::: Task input
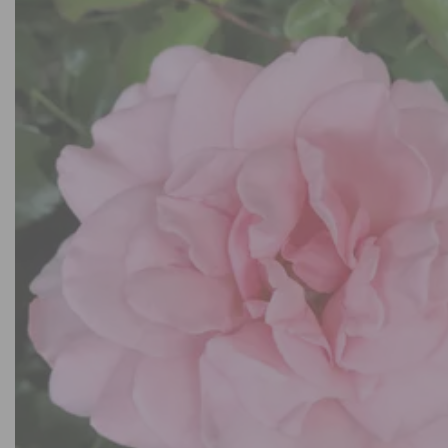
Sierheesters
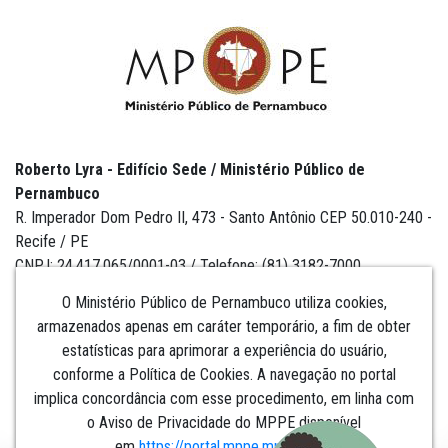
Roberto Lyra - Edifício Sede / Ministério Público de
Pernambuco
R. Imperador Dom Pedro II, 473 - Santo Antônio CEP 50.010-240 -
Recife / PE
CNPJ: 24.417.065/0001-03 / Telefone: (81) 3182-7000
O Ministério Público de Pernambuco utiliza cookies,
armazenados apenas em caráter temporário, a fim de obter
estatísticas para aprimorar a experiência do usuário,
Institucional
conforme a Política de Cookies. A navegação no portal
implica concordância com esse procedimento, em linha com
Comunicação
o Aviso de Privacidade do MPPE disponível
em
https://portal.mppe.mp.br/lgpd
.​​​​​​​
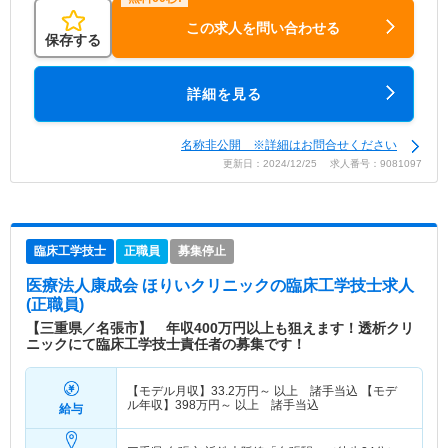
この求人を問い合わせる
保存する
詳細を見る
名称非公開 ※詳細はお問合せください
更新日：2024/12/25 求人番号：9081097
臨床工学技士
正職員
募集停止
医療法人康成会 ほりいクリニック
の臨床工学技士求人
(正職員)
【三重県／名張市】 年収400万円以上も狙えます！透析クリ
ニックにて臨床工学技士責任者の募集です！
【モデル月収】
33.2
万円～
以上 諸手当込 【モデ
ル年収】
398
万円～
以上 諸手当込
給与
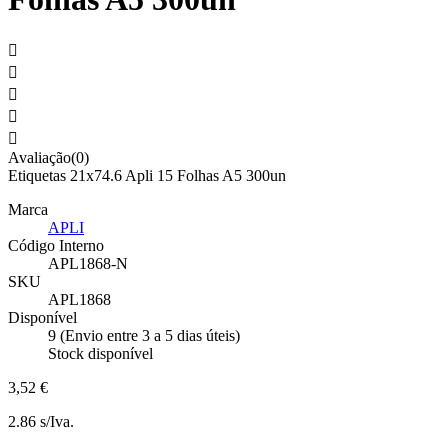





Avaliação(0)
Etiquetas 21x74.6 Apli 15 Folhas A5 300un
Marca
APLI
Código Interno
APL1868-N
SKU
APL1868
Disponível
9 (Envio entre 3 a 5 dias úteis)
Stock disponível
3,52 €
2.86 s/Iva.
::::::
::: Task input
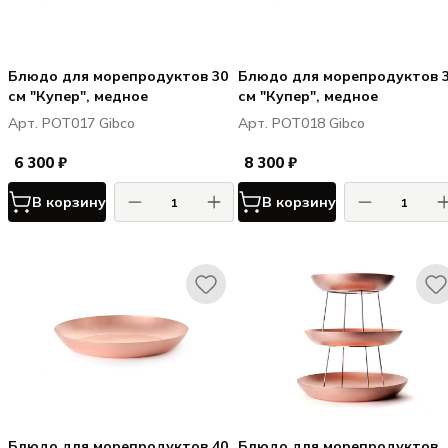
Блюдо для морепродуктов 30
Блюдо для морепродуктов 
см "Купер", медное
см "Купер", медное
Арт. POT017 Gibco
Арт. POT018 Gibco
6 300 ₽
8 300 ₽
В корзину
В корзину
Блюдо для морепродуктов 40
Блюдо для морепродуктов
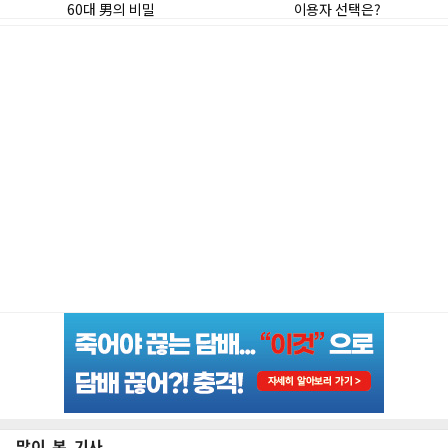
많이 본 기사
::::::
• What you will do
Show every line in the rows above that contains the string "Блюдо". Case counts.

• Solution to the exercise
Блюдо для морепродуктов 30
Блюдо для морепродуктов 
Блюдо для морепродуктов 40
Блюдо для морепродуктов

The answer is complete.